2) As Pat points out, as recently as the 1940s a President (Truman) could describe the U.S. as a Christian nation, but I would hold that the nation never was that except in the sense that most Americans have professed some form of the religion and for a long time lived more or less according to what they professed. But the government was never Christian. We were founded as a liberal republic, not a Christian one. The Declaration of Independence was infused with the ideas of John Locke, not ones derived from Gospel teachings. Without Christian government supporting the Christian way of life, the way of life could not be sustained. It was bound to become no more than a memory, the one reflected in Pat’s question: “What happened to the country we grew up in?”

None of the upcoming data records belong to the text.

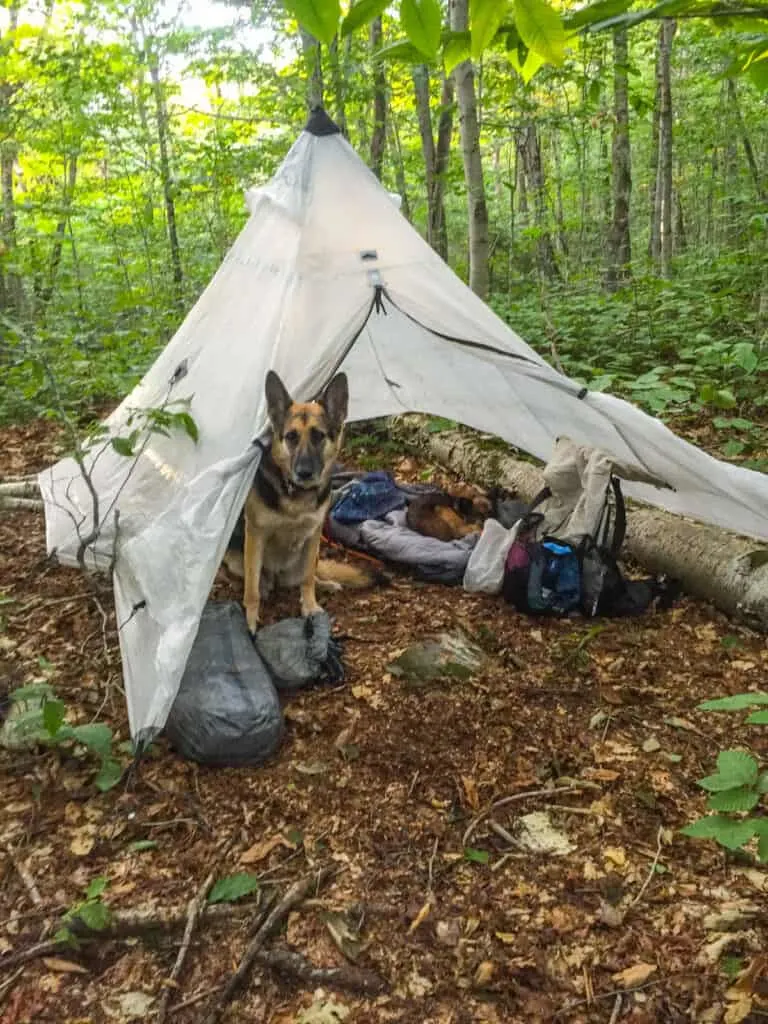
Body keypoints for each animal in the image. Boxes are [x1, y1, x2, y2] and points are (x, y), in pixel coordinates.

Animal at [224, 372, 380, 630]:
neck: (297, 495)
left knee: (309, 575)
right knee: (255, 580)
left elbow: (307, 579)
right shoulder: (256, 535)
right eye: (291, 437)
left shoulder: (314, 534)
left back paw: (325, 584)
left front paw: (310, 606)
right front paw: (250, 621)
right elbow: (251, 590)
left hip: (310, 554)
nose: (304, 473)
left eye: (319, 436)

3) As futile as it now may be, at least in terms of electoral politics, standing athwart the direction of modern history is worth men striving to do anyway because the future will not be determined by elections alone. However, doing it is likely to exact a measure of heroism, more of it tomorrow than today, from the men who try.
4) By definition a hero is someone who sacrifices for the good of others. It could be the regard of those very others whose loss he suffers; often as not, as with Pat Buchanan’s firing by MSNBC, it can be a source of income or other material good that is lost; not unusually in history it has been the hero’s life. In any case, a price is paid, suffering is involved.
Since the bishops’ reaction to the HHS mandate, there have been folks talking as if they would welcome, or even yearn for, a bloody persecution. I don’t see that coming. It won’t be necessary. What has happened to Pat will scare off other public figures tempted to take a stand like his. As for ordinary persons, in an age when few Catholics can screw up the courage even to make the sign of the cross before meals in a public restaurant, the fear of being identifiably different from the rest of society will immobilize most. That said, doubtless we do face serious challenges.
They likely will be serious enough that absolutely no one should glibly imagine he is necessarily up to the test before it confronts him. It remains, if a Christian society is to exist ever again, the idea of it has to be kept alive and it will take heroes — men standing apart from the majority — to do it. Buchanan has set an example.